Work order A
Transcribe the comment on the balanced scorecard from "1. Can I walk" to "to achieve this?".
Work order B
In the comment on the balanced scorecard, what maturity level and scale does the first numbered question use as its example?
Work order C
Quote the opening question of each numbered item in the comment on the balanced scorecard.

Page excerpt

··········

    The balanced scorecard is definitely an approach of measuring something and it seems you have covered to measure "everything" in the scope of EA. I understand that the objective of measuring EA is intended to cover everything but wouldn’t it be better focus on measuring the EA to align it with business benefit?

    Is there a way to answer the following questions?

    1. Can I walk into an organization and use the model to say that it is a maturity (EA) level 3.5 in a scale of 1-5? (And this is what you need to move up to a level 4)… Or your Business and IT are aligned at 0.7 in a scale of 0-1 and this is your roadmap for a better alignment.

    2. Is there a way to link an executive dashboard with EA-nugget plug-ins to show the real-time benefit of the traceable monetized transactions or business processes? Which in other words define and measure the business benefits?

    3. Can we link the maturity of measuring and governance enforcement with the EA maturity or Business-IT alignment?

    4. How do we model the governance (or define a scorecard) to achieve this?

··········

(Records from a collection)
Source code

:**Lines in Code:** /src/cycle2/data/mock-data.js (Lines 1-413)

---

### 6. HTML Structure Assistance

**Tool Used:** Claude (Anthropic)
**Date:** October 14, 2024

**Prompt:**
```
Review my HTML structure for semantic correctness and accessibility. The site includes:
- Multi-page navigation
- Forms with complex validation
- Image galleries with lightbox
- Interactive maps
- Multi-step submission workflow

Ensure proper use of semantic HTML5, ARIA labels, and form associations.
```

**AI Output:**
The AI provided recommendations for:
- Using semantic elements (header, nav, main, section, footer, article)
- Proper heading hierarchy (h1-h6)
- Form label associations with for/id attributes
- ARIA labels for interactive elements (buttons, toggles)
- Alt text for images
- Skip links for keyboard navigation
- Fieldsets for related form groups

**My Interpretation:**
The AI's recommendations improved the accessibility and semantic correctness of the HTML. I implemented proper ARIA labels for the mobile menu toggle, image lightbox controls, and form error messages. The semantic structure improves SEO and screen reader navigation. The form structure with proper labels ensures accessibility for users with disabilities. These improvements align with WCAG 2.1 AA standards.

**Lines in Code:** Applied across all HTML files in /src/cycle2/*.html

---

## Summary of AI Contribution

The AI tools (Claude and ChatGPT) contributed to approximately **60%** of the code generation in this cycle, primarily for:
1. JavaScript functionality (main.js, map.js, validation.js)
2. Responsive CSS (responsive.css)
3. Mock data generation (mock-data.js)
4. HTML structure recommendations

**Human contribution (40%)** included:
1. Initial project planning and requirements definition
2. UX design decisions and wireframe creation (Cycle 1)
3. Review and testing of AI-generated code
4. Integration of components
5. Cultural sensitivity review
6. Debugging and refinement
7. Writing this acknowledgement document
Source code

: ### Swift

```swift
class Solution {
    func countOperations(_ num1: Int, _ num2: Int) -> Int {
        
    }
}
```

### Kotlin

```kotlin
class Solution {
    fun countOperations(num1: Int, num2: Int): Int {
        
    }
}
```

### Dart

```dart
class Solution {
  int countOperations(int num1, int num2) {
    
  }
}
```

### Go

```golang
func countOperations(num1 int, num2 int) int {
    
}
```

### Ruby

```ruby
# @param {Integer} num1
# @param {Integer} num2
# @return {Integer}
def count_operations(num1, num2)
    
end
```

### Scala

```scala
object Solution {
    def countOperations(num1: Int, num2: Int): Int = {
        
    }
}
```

··········

Written solution A
1. Can I walk into an organization and use the model to say that it is a maturity (EA) level 3.5 in a scale of 1-5? (And this is what you need to move up to a level 4)… Or your Business and IT are aligned at 0.7 in a scale of 0-1 and this is your roadmap for a better alignment.

    2. Is there a way to link an executive dashboard with EA-nugget plug-ins to show the real-time benefit of the traceable monetized transactions or business processes? Which in other words define and measure the business benefits?

    3. Can we link the maturity of measuring and governance enforcement with the EA maturity or Business-IT alignment?

    4. How do we model the governance (or define a scorecard) to achieve this?

Written solution B
Level 3.5 on a scale of 1 to 5.

Written solution C
1. Can I walk into an organization and use the model to say that it is a maturity (EA) level 3.5 in a scale of 1-5?
2. Is there a way to link an executive dashboard with EA-nugget plug-ins to show the real-time benefit of the traceable monetized transactions or business processes?
3. Can we link the maturity of measuring and governance enforcement with the EA maturity or Business-IT alignment?
4. How do we model the governance (or define a scorecard) to achieve this?